## WORKING DATA

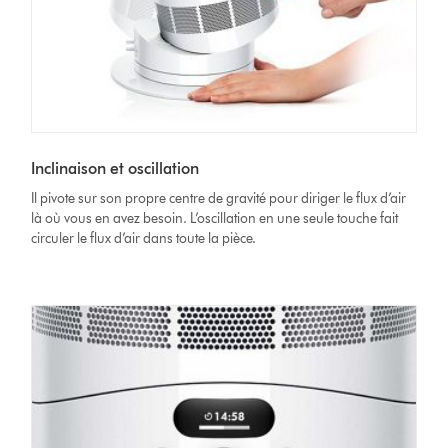
Inclinaison et oscillation
Il pivote sur son propre centre de gravité pour diriger le flux d’air
là où vous en avez besoin. L’oscillation en une seule touche fait
circuler le flux d’air dans toute la pièce.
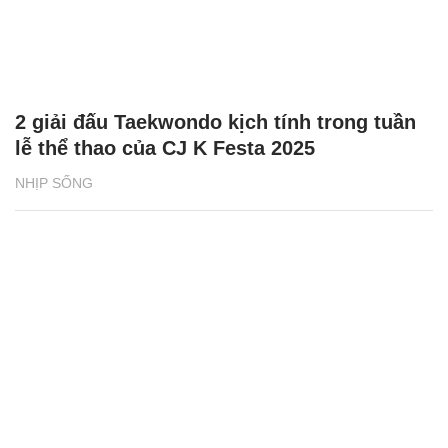
2 giải đấu Taekwondo kịch tính trong tuần
lễ thể thao của CJ K Festa 2025
NHỊP SỐNG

## WORK INSTRUCTIONS
Put every line from the one containing "2 giải đấu Taekwondo kịch tính trong tuần" through the end of the records into a JSON list of strings, one string per line, with blank lines left out.

## WRITTEN SOLUTION
[
  "2 giải đấu Taekwondo kịch tính trong tuần",
  "lễ thể thao của CJ K Festa 2025",
  "NHỊP SỐNG"
]